▶ _Task instructions_: List every line in the records below that contains the string "qUnion".

▶ _Information given_:
——
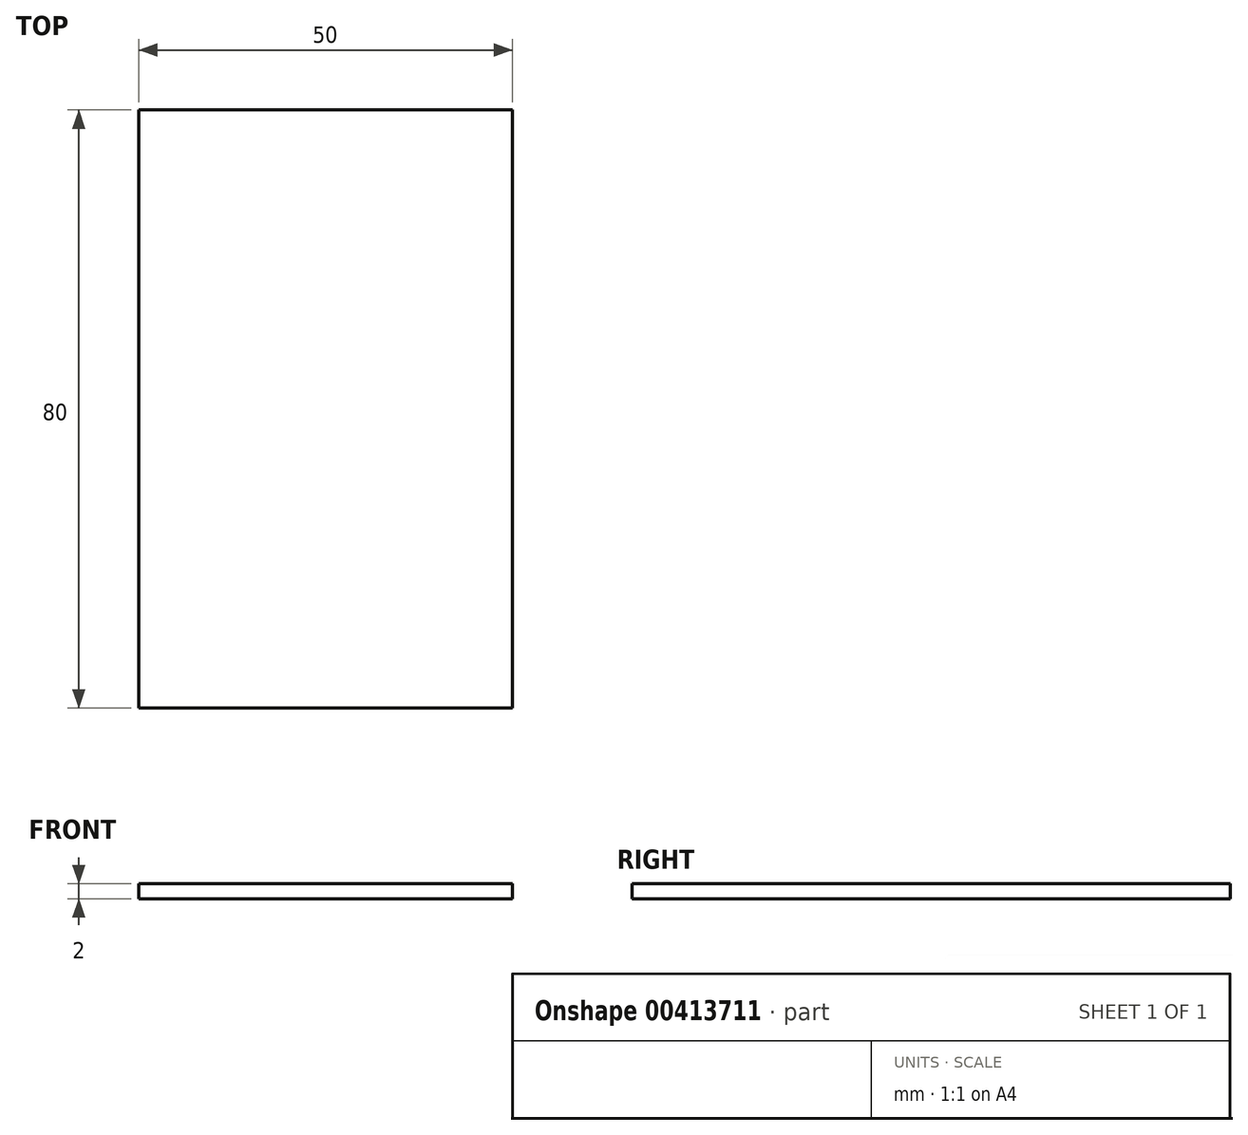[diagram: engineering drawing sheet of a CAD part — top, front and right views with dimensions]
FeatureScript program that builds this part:
annotation { "Feature Type Name" : "Feature", "Feature Type Description" : "" }
export const myFeature = defineFeature(function(context is Context, id is Id, definition is map)
    precondition{}
    {
        {
            var Q0;
            Q0=qCreatedBy(makeId("Top.planeOp"),FACE);
            var sketch = newSketch(context, id + "F0", { "sketchPlane" : qUnion([Q0])});
            skLineSegment(sketch, "E0.bottom", {"start": v(1.47, 0) * mm, "end": v(-48.53, 0) * mm});
            skLineSegment(sketch, "E0.top", {"start": v(1.47, 80) * mm, "end": v(-48.53, 80) * mm});
            skLineSegment(sketch, "E0.left", {"start": v(1.47, 0) * mm, "end": v(1.47, 80) * mm});
            skLineSegment(sketch, "E0.right", {"start": v(-48.53, 0) * mm, "end": v(-48.53, 80) * mm});
            skSolve(sketch);
        }
        {
            var Q0;
            Q0 = qSketchRegion(id + "F0", true);
            extrude(context, id + "F1", {"entities" : qUnion([Q0]), "depth" : 2 * mm});
        }
    });
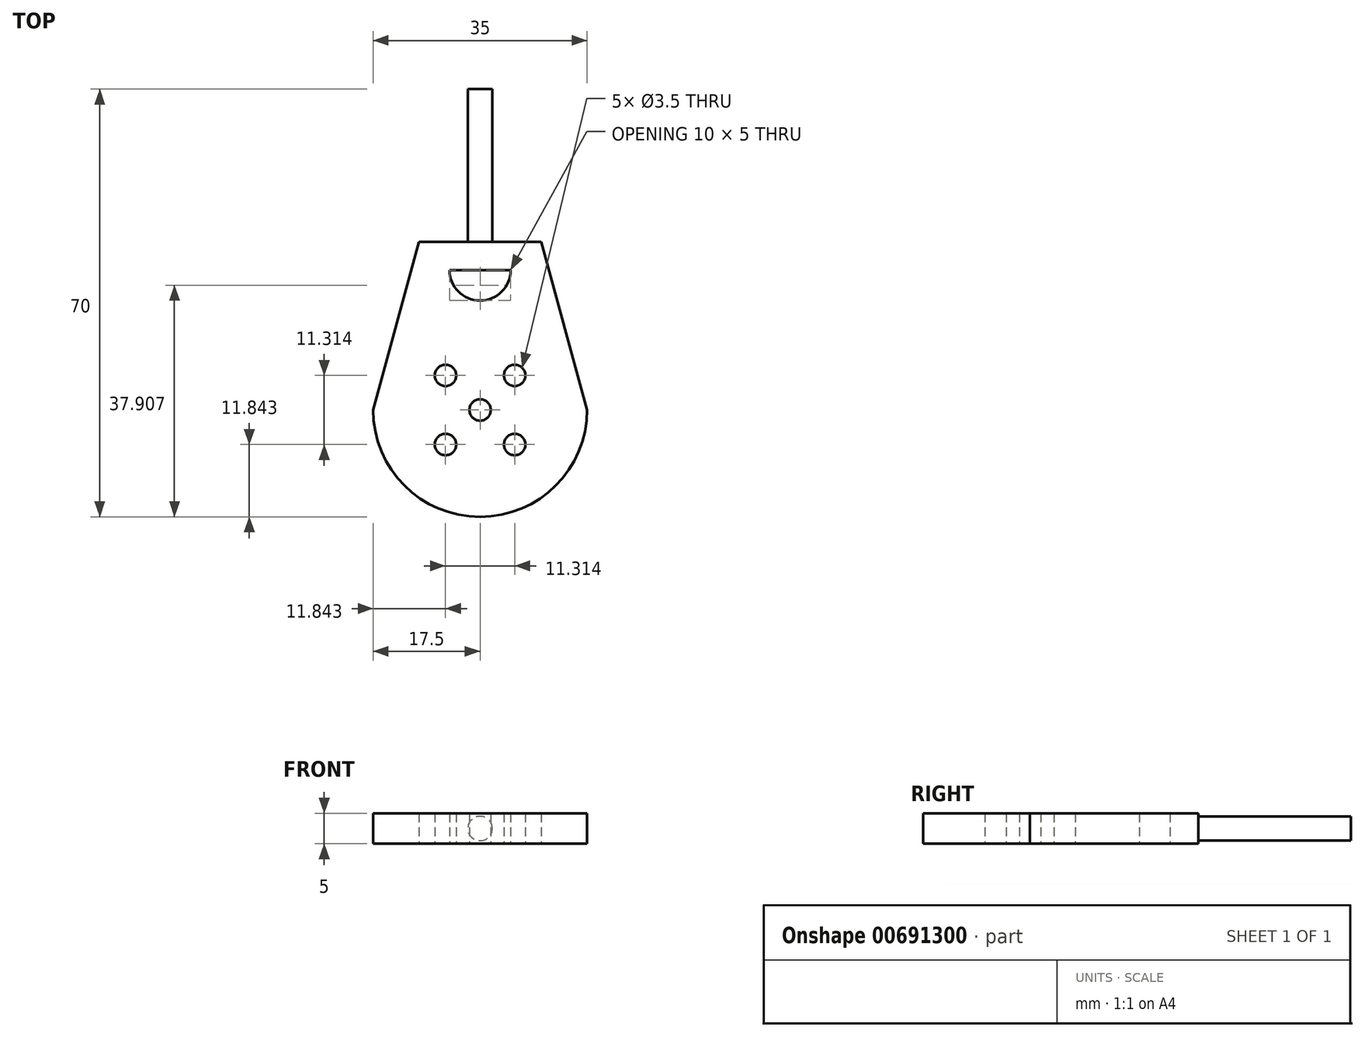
——
▶ _Solution to the problem_:
            var sketch = newSketch(context, id + "F0", { "sketchPlane" : qUnion([Q0])});
            extrude(context, id + "F1", {"entities" : qUnion([Q0]), "depth" : 2 * mm});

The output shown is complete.